E il tabernacolo? A volte si vedono ancora custodie eucaristiche poste in asse con l’altare…
I documenti della Conferenza Episcopale Italiana richiedono che non vi sia sovrapposizione tra questi due luoghi. Per il tabernacolo spesso si prevede una cappella laterale che consenta l’adorazione.

Ma il tabernacolo non dovrebbe essere visibile sin dal primo momento in cui si entra in chiesa?
È chiaro che deve essere posto in modo tale che non lo si debba andare a cercare come in una caccia
al tesoro. Lo si deve vedere, se non dal momento in cui si mette piede oltre la soglia, nell’inoltrarsi nella chiesa. A San Pietro in Vaticano si trova la cappella eucaristica sulla destra a poche decine di passi dopo l’ingresso, ma la riserva eucaristica usata è quella che sta nel transetto di sinistra, più vicino all’altare. Nella chiesa di San Giuseppe Lavoratore a Rovereto, pubblicata su CHIESA OGGI architettura e comunicazione n. 64/65-2004, il tabernacolo è ben
visibile in un’abside sulla destra, che ne fa uno spazio dedicato, una realtà ben distinta dall’aula per quanto in piena continuità con questa.

Non è proprio la presenza del tabernacolo che distingue la chiesa cattolica da quella protestante?
Le chiese protestanti alle volte hanno pulpiti talmente grandi da sovrastare l’altare: indice del peso che
viene attribuito alla parola proclamata rispetto all’eucaristia. Noi sottolineiamo la distinzione e la distanza tra questi due poli, per evitare sovrapposizioni con l’eucaristia. E ci riferiamo alle immagini del sacrificio di Melchisedech raffigurate nei mosaici di Ravenna. L’affanno di distinguerci dalle condizioni spoglie delle chiese protestanti, ha portato in epoca post- tridentina a raccogliere tutto sopra l’altare: dal tabernacolo ai candelabri. Facendone così una “macchina” come la chiama Valenziano, eccessivamente complessa. Col Vaticano II siamo ritornati alla ricerca di un altare piccolo, rivolto verso il popolo, che sia simbolo del sacrificio e luogo della mensa. Per quel che riguarda le chiese storiche, direi che la ricchezza stessa delle immagini evita qualsiasi confusione con la chiesa protestante, che di per sé è spoglia. Noi abbiamo esagerato con le immagini devozionali, in particolare nell’800. Loro hanno esagerato
in senso opposto. Per quel che riguarda le chiese nuove, il discorso è diverso, senz’altro l’avvicinamento è maggiore. Il problema è che ancora si stenta a trovare qualche esempio di chiesa veramente soddisfacente…

Non ne ha in mente neppure uno? Forse la chiesa nuova di Lagundo, degli architettiGutweniger di Bolzano.

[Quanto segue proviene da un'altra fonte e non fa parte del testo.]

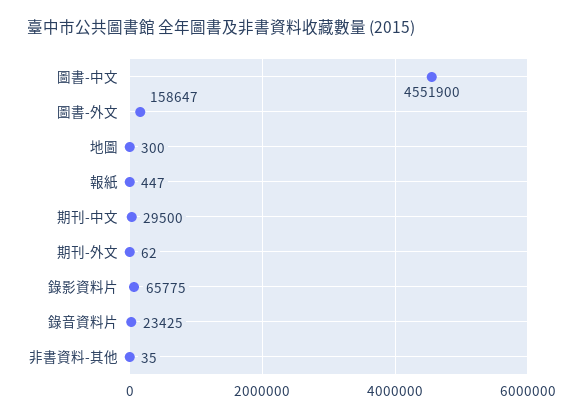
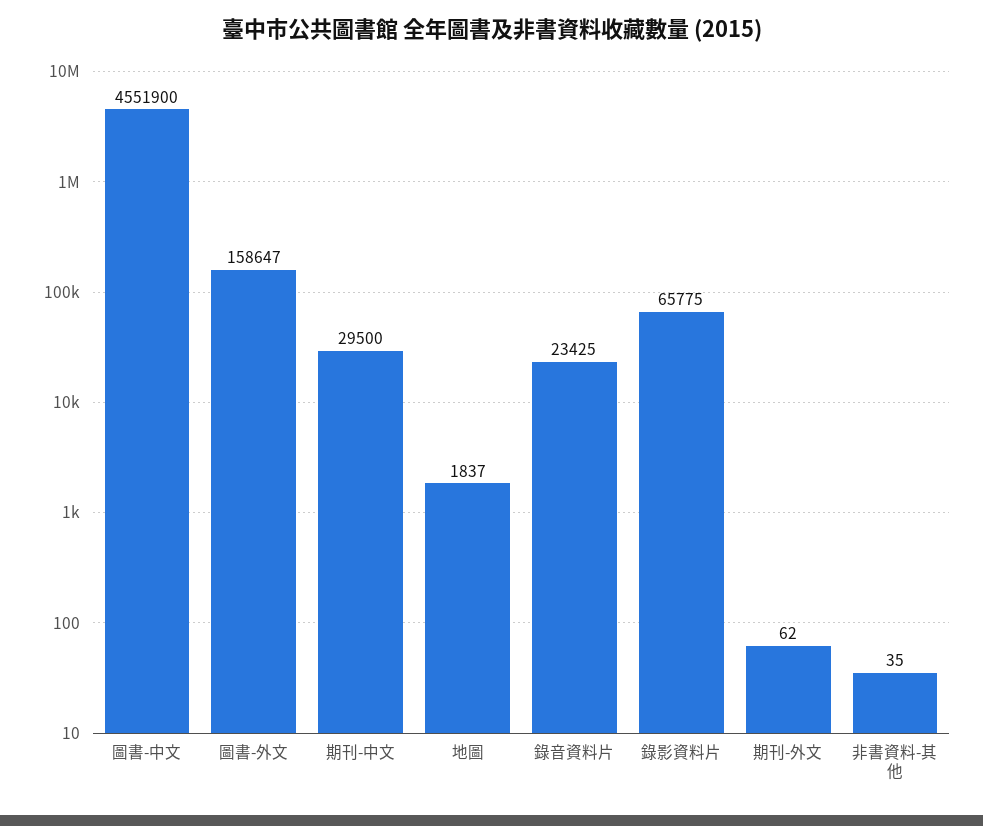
  {
    "圖書-中文": 4551900,
    "圖書-外文": 158647,
-   "地圖": 300,
+   "地圖": 1837,
-   "報紙": 447,
    "期刊-中文": 29500,
    "期刊-外文": 62,
    "錄影資料片": 65775,
    "錄音資料片": 23425,
    "非書資料-其他": 35
  }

Qui si nota una ricerca portata avanti con intelligenza dell’apparato simbolico, pur in un linguaggio arti
stico e architettonico
moderno, semplice e schietto. Credo infatti che il simbolo sia fondamentale nella chiesa. Per questo ritengo che l’arte astratta non sia adatta allo spazio liturgico. Se accantonassimo il simbolico, con esso potremmo accantonare tutta la liturgia. Il che, dopo che per 2000 anni abbiamo fatto tanto chiasso attorno al valore di un pezzo di pane, suonerebbe un po’ assurdo.